Input data: Begin

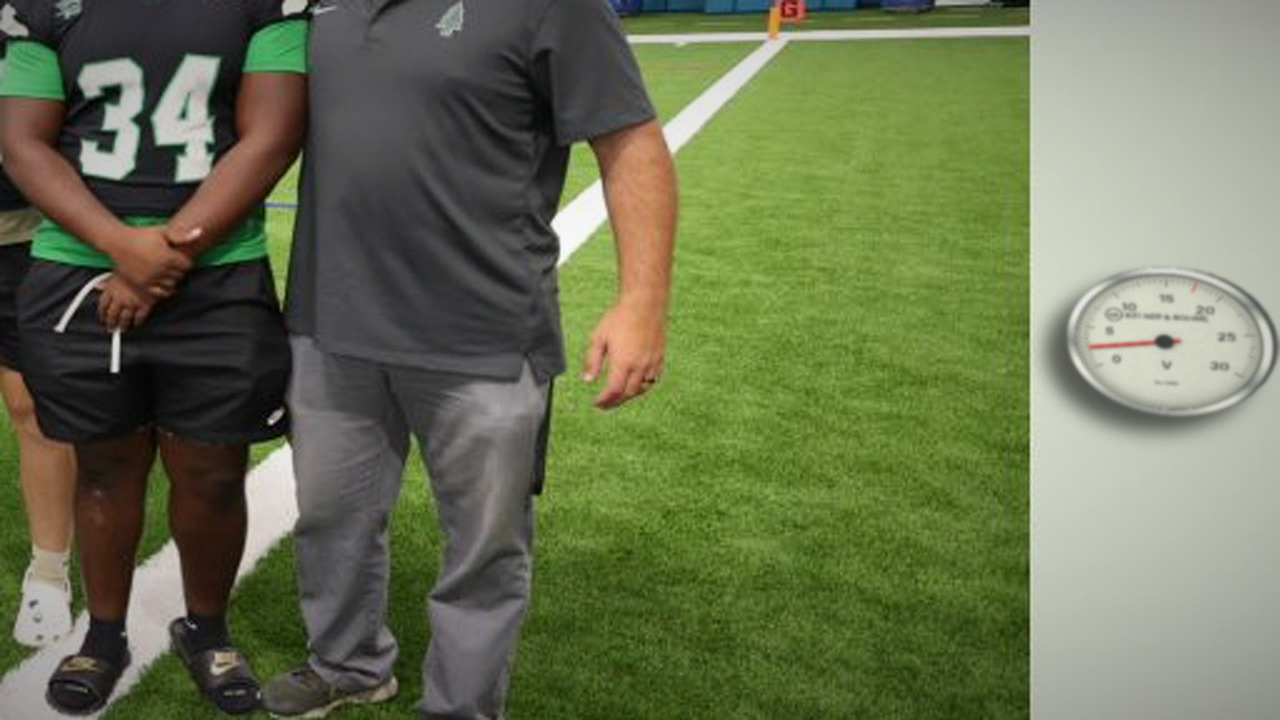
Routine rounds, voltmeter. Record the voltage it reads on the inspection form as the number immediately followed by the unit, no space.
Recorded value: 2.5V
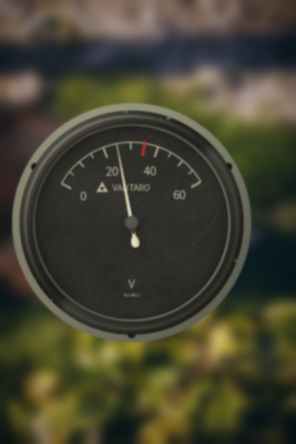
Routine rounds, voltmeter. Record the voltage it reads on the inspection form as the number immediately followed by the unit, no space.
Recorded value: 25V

Input data: End
Input data: Begin

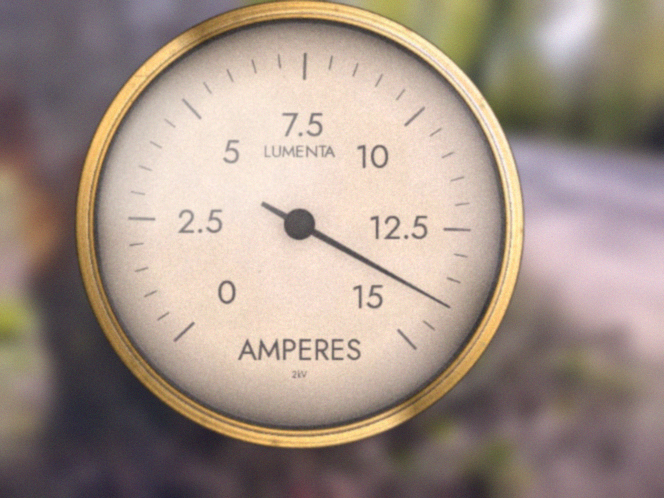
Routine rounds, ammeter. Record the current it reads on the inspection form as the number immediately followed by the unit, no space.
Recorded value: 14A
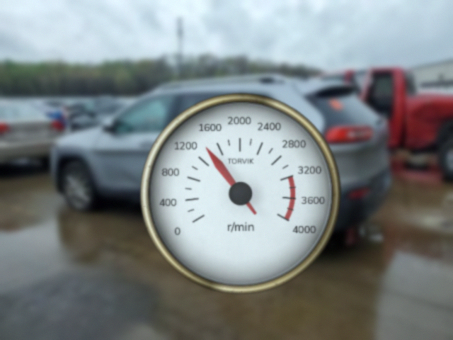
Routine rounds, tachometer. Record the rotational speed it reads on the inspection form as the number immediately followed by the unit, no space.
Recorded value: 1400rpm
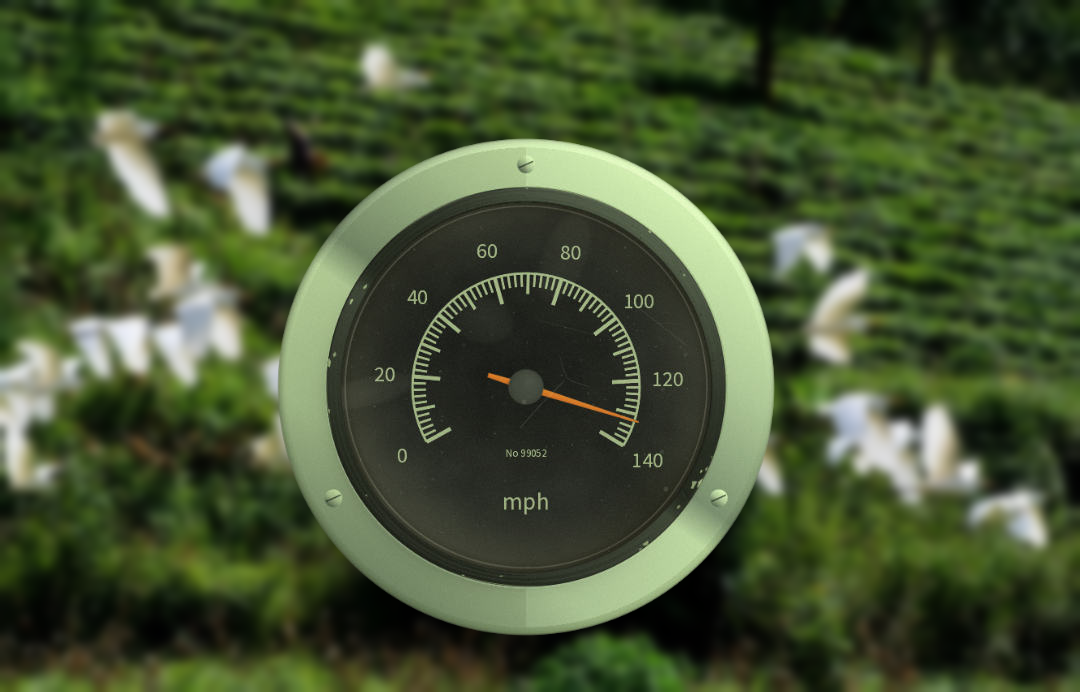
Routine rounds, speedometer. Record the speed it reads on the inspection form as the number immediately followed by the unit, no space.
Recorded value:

Input data: End
Input data: Begin

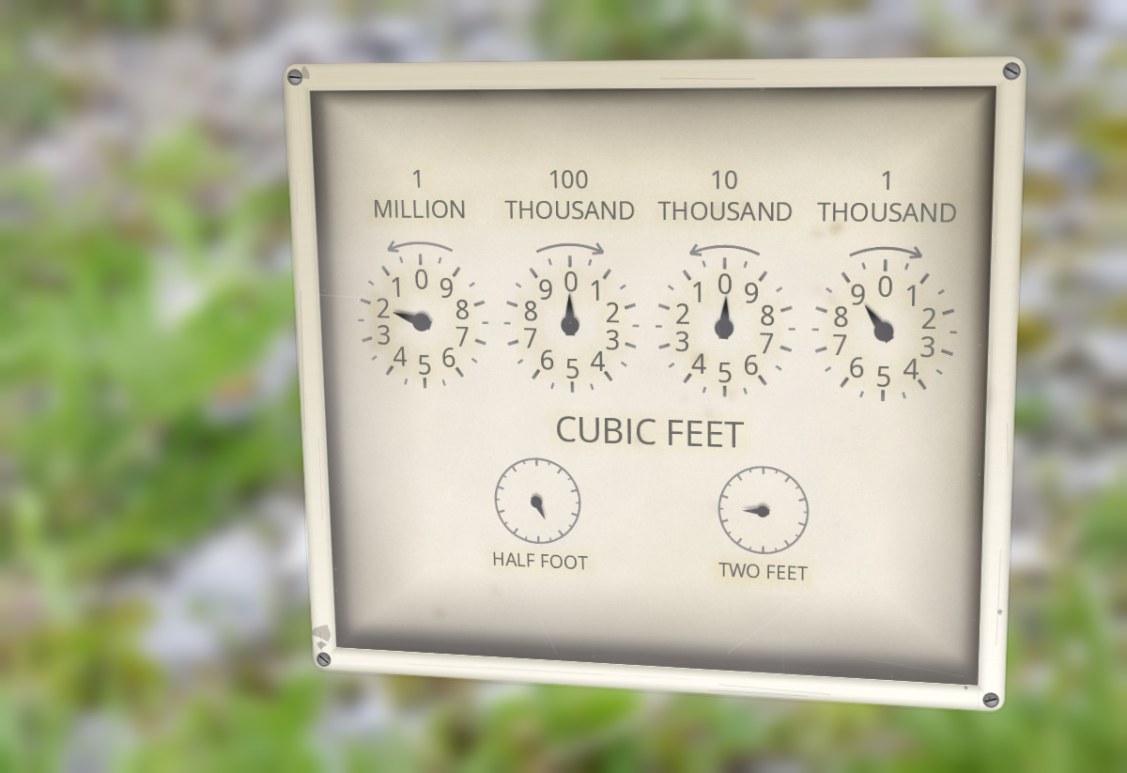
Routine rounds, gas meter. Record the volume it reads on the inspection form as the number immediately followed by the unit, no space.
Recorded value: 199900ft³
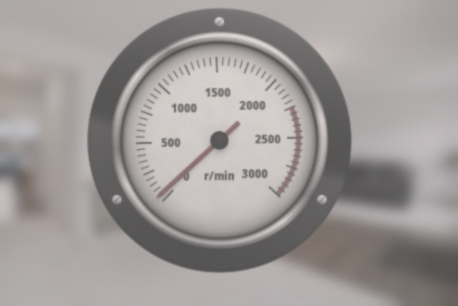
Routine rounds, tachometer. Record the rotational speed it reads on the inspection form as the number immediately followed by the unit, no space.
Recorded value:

Input data: End

*Goal of the exercise*
Count the lines in the listing above that contain the string "Recorded" with case taken into account, and give only the number.

*Problem solution*
7